Thank you
- trans-teen
- Sep 11, 2017
- 2 min read

Our daughter celebrated her 16th birthday this past weekend. Her second birthday as her true self. At a time when the president has said trans folks are no longer welcome in the military and when the hate group known as the American College of Pediatricians issued a statement essentially equating support for trans folks to child abuse, seeing our child just being a teenager was a welcome gift. She celebrated with her friends as so many kids do -- a movie and a slumber party fueled by junk food -- without any of the baggage of other people's issues; other people's expectations of what is good, moral, "normal." She just got to be a teenager.

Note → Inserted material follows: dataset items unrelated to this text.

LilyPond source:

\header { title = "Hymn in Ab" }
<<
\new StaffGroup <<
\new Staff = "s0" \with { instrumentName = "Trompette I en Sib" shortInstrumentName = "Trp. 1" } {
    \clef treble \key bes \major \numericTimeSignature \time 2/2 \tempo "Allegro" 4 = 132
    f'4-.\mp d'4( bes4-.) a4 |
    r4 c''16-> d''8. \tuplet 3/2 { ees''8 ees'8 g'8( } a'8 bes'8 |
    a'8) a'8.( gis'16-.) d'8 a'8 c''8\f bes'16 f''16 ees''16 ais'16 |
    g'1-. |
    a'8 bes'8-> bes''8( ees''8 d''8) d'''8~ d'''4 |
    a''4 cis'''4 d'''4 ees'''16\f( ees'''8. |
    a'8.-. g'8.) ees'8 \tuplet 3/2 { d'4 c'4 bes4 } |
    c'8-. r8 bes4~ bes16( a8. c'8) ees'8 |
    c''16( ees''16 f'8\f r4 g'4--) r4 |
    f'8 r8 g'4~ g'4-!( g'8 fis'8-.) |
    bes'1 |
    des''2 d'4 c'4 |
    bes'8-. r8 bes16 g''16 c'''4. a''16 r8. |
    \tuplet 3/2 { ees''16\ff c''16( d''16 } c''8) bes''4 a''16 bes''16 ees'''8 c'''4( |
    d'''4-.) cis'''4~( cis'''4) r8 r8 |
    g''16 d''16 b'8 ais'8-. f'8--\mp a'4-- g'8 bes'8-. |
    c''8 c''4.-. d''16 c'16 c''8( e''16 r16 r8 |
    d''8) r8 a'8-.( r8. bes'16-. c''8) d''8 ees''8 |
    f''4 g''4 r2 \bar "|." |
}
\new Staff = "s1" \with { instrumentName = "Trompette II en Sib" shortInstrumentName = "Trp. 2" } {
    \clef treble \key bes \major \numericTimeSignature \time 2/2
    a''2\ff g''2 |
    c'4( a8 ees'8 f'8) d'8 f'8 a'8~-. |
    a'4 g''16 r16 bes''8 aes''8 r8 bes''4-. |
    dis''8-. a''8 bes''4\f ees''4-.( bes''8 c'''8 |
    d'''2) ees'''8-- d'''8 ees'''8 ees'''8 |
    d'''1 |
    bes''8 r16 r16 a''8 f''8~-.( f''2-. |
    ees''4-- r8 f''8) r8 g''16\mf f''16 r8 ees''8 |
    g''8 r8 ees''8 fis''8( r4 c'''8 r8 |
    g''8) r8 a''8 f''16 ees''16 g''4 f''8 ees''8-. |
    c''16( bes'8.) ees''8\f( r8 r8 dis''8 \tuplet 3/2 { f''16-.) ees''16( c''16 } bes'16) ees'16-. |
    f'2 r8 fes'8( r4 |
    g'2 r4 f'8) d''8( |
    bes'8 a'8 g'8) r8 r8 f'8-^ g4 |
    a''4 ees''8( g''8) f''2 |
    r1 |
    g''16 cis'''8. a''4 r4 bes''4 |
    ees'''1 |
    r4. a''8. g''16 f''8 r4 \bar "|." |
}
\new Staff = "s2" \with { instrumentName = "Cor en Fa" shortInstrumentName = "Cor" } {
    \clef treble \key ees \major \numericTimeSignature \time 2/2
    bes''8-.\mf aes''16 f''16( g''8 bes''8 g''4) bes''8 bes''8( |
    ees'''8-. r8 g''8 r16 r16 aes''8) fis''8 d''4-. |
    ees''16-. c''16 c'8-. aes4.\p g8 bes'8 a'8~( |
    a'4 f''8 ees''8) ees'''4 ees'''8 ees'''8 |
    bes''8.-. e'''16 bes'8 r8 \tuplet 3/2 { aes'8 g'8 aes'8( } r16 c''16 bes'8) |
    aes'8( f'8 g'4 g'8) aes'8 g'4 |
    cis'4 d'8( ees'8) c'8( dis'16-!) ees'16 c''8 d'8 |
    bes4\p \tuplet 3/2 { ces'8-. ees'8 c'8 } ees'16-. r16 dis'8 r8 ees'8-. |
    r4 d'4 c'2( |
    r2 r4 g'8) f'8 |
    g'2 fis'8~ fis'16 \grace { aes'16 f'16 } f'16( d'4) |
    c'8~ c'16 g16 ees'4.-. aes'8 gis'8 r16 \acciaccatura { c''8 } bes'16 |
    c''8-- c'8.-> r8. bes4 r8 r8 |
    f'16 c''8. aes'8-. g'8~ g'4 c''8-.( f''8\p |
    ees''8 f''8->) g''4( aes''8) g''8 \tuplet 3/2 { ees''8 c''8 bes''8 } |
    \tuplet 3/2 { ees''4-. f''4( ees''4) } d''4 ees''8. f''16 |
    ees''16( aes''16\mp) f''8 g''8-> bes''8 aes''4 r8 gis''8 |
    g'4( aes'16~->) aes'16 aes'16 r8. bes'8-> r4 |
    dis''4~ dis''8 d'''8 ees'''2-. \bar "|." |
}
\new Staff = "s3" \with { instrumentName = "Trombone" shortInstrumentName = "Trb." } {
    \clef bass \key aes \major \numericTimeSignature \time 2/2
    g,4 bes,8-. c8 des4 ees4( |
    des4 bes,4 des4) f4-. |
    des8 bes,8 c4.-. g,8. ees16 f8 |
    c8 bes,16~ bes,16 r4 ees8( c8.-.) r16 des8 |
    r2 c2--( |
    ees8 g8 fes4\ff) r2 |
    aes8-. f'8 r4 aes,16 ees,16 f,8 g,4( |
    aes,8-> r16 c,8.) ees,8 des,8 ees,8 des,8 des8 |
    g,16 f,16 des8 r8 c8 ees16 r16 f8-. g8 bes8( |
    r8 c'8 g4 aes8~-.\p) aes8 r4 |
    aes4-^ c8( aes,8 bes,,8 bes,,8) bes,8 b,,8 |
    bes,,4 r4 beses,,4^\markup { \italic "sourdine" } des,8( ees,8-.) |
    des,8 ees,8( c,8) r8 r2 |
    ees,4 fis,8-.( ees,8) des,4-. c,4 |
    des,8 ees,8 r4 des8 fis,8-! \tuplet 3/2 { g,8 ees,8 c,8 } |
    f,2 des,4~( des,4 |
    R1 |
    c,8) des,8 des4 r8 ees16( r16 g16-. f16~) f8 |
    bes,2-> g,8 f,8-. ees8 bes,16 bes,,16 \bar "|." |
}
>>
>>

We are fortunate, as parents to a trans child, that we are surrounded by overwhelmingly supportive people. We won the lottery of circumstance: supportive family, supportive medical professionals, supportive school district, supportive faith community. And sometimes we take it for granted that the haters have removed themselves from our circles. They've self-selected and moved on. Last week we heard, second hand, about a dinner party at which a mutual friend of mine and the hosts made some derogatory comments about our daughter. We also heard how the host laid in to the person who said them and made it perfectly clear that the comments were ignorant and unwelcome. I don't know who made the comments - and I don't really want to know - but I am beyond grateful to know that the host stood up for us. I sent her a message just to say thanks. Her response was "Parenting is a journey, and I think supporting each other is the way to go. xoxo." Nothing about trans rights, nothing about equality. It's just about supporting each other as parents. So Simple.
A few nights after our daughter's party, as she lay in bed freshly showered and ready to sleep, I popped my head in her bedroom door to say good night. She met me with a contented smile and a request for a snuggle. As I lay there beside her -- this beautiful creature that used to smell of dirt, and sweat, and "boy," now smelling like flowers -- she turned to me and said, "Mum, I'm really happy, y'know. Like, I feel really confident and good in my skin." For any parent, there can be no better gift than those words. But, especially for a parent who has seen the anguish of a child in pain, this moment confirmed again for me that we are doing the right thing by supporting our child. And we have so many to thank for our ability to focus on loving and supporting our child; our community that fights battles for us when we don't even know they're being fought. Thank you.